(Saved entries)
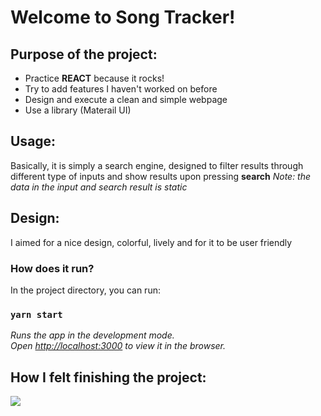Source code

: <h1> Welcome to Song Tracker!</h1>

## Purpose of the project:

- Practice **REACT** because it rocks!
- Try to add features I haven't worked on before
- Design and execute a clean and simple webpage
- Use a library (Materail UI)

## Usage:
Basically, it is simply a search engine, designed to filter results through different type of inputs and show results upon pressing **search**
*Note: the data in the input and search result is static*

## Design:
I aimed for a nice design, colorful, lively and for it to be user friendly


<h3> How does it run? </h3>
 In the project directory, you can run:

### `yarn start`

*Runs the app in the development mode.\
Open [http://localhost:3000](http://localhost:3000) to view it in the browser.*

## How I felt finishing the project:
<div>
<img src="https://media.giphy.com/media/azUBCBFSCyNgc/giphy.gif">

</div>






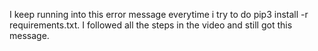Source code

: I keep running into this error message everytime i try to do pip3 install -r requirements.txt. I followed all the steps in the video and still got this message.
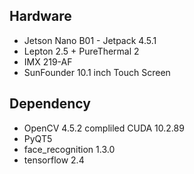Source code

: ## Hardware

- Jetson Nano B01 - Jetpack 4.5.1
- Lepton 2.5 + PureThermal 2
- IMX 219-AF
- SunFounder 10.1 inch Touch Screen

## Dependency

- OpenCV 4.5.2 compliled CUDA 10.2.89
- PyQT5
- face_recognition 1.3.0
- tensorflow 2.4
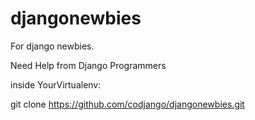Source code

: # djangonewbies
For django newbies.

Need Help from Django Programmers

inside YourVirtualenv:

git clone https://github.com/codjango/djangonewbies.git


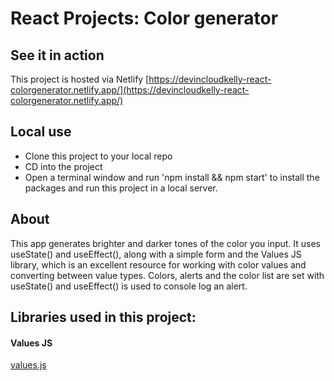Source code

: # React Projects: Color generator

## See it in action

This project is hosted via Netlify [https://devincloudkelly-react-colorgenerator.netlify.app/](https://devincloudkelly-react-colorgenerator.netlify.app/)

## Local use

- Clone this project to your local repo
- CD into the project
- Open a terminal window and run 'npm install && npm start' to install the packages and run this project in a local server.

## About

This app generates brighter and darker tones of the color you input. It uses useState() and useEffect(), along with a simple form and the Values JS library, which is an excellent resource for working with color values and converting between value types. Colors, alerts and the color list are set with useState() and useEffect() is used to console log an alert.

## Libraries used in this project:

#### Values JS

[values.js](https://github.com/noeldelgado/values.js)
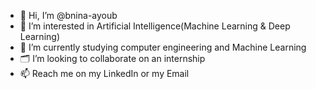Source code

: - 👋 Hi, I’m @bnina-ayoub
- 👀 I’m interested in Artificial Intelligence(Machine Learning & Deep Learning)
- 🌱 I’m currently studying computer engineering and Machine Learning
- 🗂️ I’m looking to collaborate on an internship
- 📫 Reach me on my LinkedIn or my Email

<!---
bnina-ayoub/bnina-ayoub is a ✨ special ✨ repository because its `README.md` (this file) appears on your GitHub profile.
You can click the Preview link to take a look at your changes.
--->
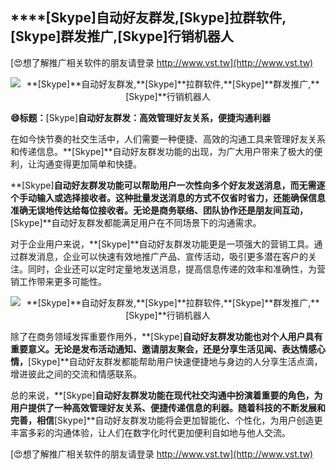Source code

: ## ****[Skype]**自动好友群发,**[Skype]**拉群软件,**[Skype]**群发推广,**[Skype]**行销机器人**

[😍想了解推广相关软件的朋友请登录 http://www.vst.tw](http://www.vst.tw)

 <center><img src="https://vst.tw/MP4/tuiguang/png/7.png" alt="**[Skype]**自动好友群发,**[Skype]**拉群软件,**[Skype]**群发推广,**[Skype]**行销机器人"></center>

**😄标题：**[Skype]**自动好友群发：高效管理好友关系，便捷沟通利器**

在如今快节奏的社交生活中，人们需要一种便捷、高效的沟通工具来管理好友关系和传递信息。**[Skype]**自动好友群发功能的出现，为广大用户带来了极大的便利，让沟通变得更加简单和快捷。

**[Skype]**自动好友群发功能可以帮助用户一次性向多个好友发送消息，而无需逐个手动输入或选择接收者。这种批量发送消息的方式不仅省时省力，还能确保信息准确无误地传达给每位接收者。无论是商务联络、团队协作还是朋友间互动，**[Skype]**自动好友群发都能满足用户在不同场景下的沟通需求。

对于企业用户来说，**[Skype]**自动好友群发功能更是一项强大的营销工具。通过群发消息，企业可以快速有效地推广产品、宣传活动，吸引更多潜在客户的关注。同时，企业还可以定时定量地发送消息，提高信息传递的效率和准确性，为营销工作带来更多可能性。

 <center><img src="https://vst.tw/MP4/tuiguang/png/0.png" alt="**[Skype]**自动好友群发,**[Skype]**拉群软件,**[Skype]**群发推广,**[Skype]**行销机器人"></center>

除了在商务领域发挥重要作用外，**[Skype]**自动好友群发功能也对个人用户具有重要意义。无论是发布活动通知、邀请朋友聚会，还是分享生活见闻、表达情感心情，**[Skype]**自动好友群发都能帮助用户快速便捷地与身边的人分享生活点滴，增进彼此之间的交流和情感联系。

总的来说，**[Skype]**自动好友群发功能在现代社交沟通中扮演着重要的角色，为用户提供了一种高效管理好友关系、便捷传递信息的利器。随着科技的不断发展和完善，相信**[Skype]**自动好友群发功能将会更加智能化、个性化，为用户创造更丰富多彩的沟通体验，让人们在数字化时代更加便利自如地与他人交流。

[😍想了解推广相关软件的朋友请登录 http://www.vst.tw](http://www.vst.tw)




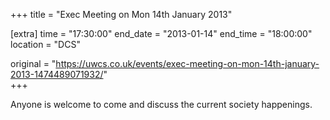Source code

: +++
title = "Exec Meeting on Mon 14th January 2013"

[extra]
time = "17:30:00"
end_date = "2013-01-14"
end_time = "18:00:00"
location = "DCS"

original = "https://uwcs.co.uk/events/exec-meeting-on-mon-14th-january-2013-1474489071932/"    
+++

Anyone is welcome to come and discuss the current society happenings.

_Directions:_ Rewrite every one of the records, replacing "SunFounder" with "Waveshare" and keeping everything else the same. Omit the pictures.

_Result for this exercise:_
Source code

: <h1> Welcome to Song Tracker!</h1>

## Purpose of the project:

- Practice **REACT** because it rocks!
- Try to add features I haven't worked on before
- Design and execute a clean and simple webpage
- Use a library (Materail UI)

## Usage:
Basically, it is simply a search engine, designed to filter results through different type of inputs and show results upon pressing **search**
*Note: the data in the input and search result is static*

## Design:
I aimed for a nice design, colorful, lively and for it to be user friendly


<h3> How does it run? </h3>
 In the project directory, you can run:

### `yarn start`

*Runs the app in the development mode.\
Open [http://localhost:3000](http://localhost:3000) to view it in the browser.*

## How I felt finishing the project:
<div>
<img src="https://media.giphy.com/media/azUBCBFSCyNgc/giphy.gif">

</div>






Source code

: I keep running into this error message everytime i try to do pip3 install -r requirements.txt. I followed all the steps in the video and still got this message.
Source code

: ## Hardware

- Jetson Nano B01 - Jetpack 4.5.1
- Lepton 2.5 + PureThermal 2
- IMX 219-AF
- Waveshare 10.1 inch Touch Screen

## Dependency

- OpenCV 4.5.2 compliled CUDA 10.2.89
- PyQT5
- face_recognition 1.3.0
- tensorflow 2.4
Source code

: # djangonewbies
For django newbies.

Need Help from Django Programmers

inside YourVirtualenv:

git clone https://github.com/codjango/djangonewbies.git


Source code

: # React Projects: Color generator

## See it in action

This project is hosted via Netlify [https://devincloudkelly-react-colorgenerator.netlify.app/](https://devincloudkelly-react-colorgenerator.netlify.app/)

## Local use

- Clone this project to your local repo
- CD into the project
- Open a terminal window and run 'npm install && npm start' to install the packages and run this project in a local server.

## About

This app generates brighter and darker tones of the color you input. It uses useState() and useEffect(), along with a simple form and the Values JS library, which is an excellent resource for working with color values and converting between value types. Colors, alerts and the color list are set with useState() and useEffect() is used to console log an alert.

## Libraries used in this project:

#### Values JS

[values.js](https://github.com/noeldelgado/values.js)
Source code

: - 👋 Hi, I’m @bnina-ayoub
- 👀 I’m interested in Artificial Intelligence(Machine Learning & Deep Learning)
- 🌱 I’m currently studying computer engineering and Machine Learning
- 🗂️ I’m looking to collaborate on an internship
- 📫 Reach me on my LinkedIn or my Email

<!---
bnina-ayoub/bnina-ayoub is a ✨ special ✨ repository because its `README.md` (this file) appears on your GitHub profile.
You can click the Preview link to take a look at your changes.
--->
Source code

: ## ****[Skype]**自动好友群发,**[Skype]**拉群软件,**[Skype]**群发推广,**[Skype]**行销机器人**

[😍想了解推广相关软件的朋友请登录 http://www.vst.tw](http://www.vst.tw)

 <center><img src="https://vst.tw/MP4/tuiguang/png/7.png" alt="**[Skype]**自动好友群发,**[Skype]**拉群软件,**[Skype]**群发推广,**[Skype]**行销机器人"></center>

**😄标题：**[Skype]**自动好友群发：高效管理好友关系，便捷沟通利器**

在如今快节奏的社交生活中，人们需要一种便捷、高效的沟通工具来管理好友关系和传递信息。**[Skype]**自动好友群发功能的出现，为广大用户带来了极大的便利，让沟通变得更加简单和快捷。

**[Skype]**自动好友群发功能可以帮助用户一次性向多个好友发送消息，而无需逐个手动输入或选择接收者。这种批量发送消息的方式不仅省时省力，还能确保信息准确无误地传达给每位接收者。无论是商务联络、团队协作还是朋友间互动，**[Skype]**自动好友群发都能满足用户在不同场景下的沟通需求。

对于企业用户来说，**[Skype]**自动好友群发功能更是一项强大的营销工具。通过群发消息，企业可以快速有效地推广产品、宣传活动，吸引更多潜在客户的关注。同时，企业还可以定时定量地发送消息，提高信息传递的效率和准确性，为营销工作带来更多可能性。

 <center><img src="https://vst.tw/MP4/tuiguang/png/0.png" alt="**[Skype]**自动好友群发,**[Skype]**拉群软件,**[Skype]**群发推广,**[Skype]**行销机器人"></center>

除了在商务领域发挥重要作用外，**[Skype]**自动好友群发功能也对个人用户具有重要意义。无论是发布活动通知、邀请朋友聚会，还是分享生活见闻、表达情感心情，**[Skype]**自动好友群发都能帮助用户快速便捷地与身边的人分享生活点滴，增进彼此之间的交流和情感联系。

总的来说，**[Skype]**自动好友群发功能在现代社交沟通中扮演着重要的角色，为用户提供了一种高效管理好友关系、便捷传递信息的利器。随着科技的不断发展和完善，相信**[Skype]**自动好友群发功能将会更加智能化、个性化，为用户创造更丰富多彩的沟通体验，让人们在数字化时代更加便利自如地与他人交流。

[😍想了解推广相关软件的朋友请登录 http://www.vst.tw](http://www.vst.tw)




Source code

: +++
title = "Exec Meeting on Mon 14th January 2013"

[extra]
time = "17:30:00"
end_date = "2013-01-14"
end_time = "18:00:00"
location = "DCS"

original = "https://uwcs.co.uk/events/exec-meeting-on-mon-14th-january-2013-1474489071932/"    
+++

Anyone is welcome to come and discuss the current society happenings.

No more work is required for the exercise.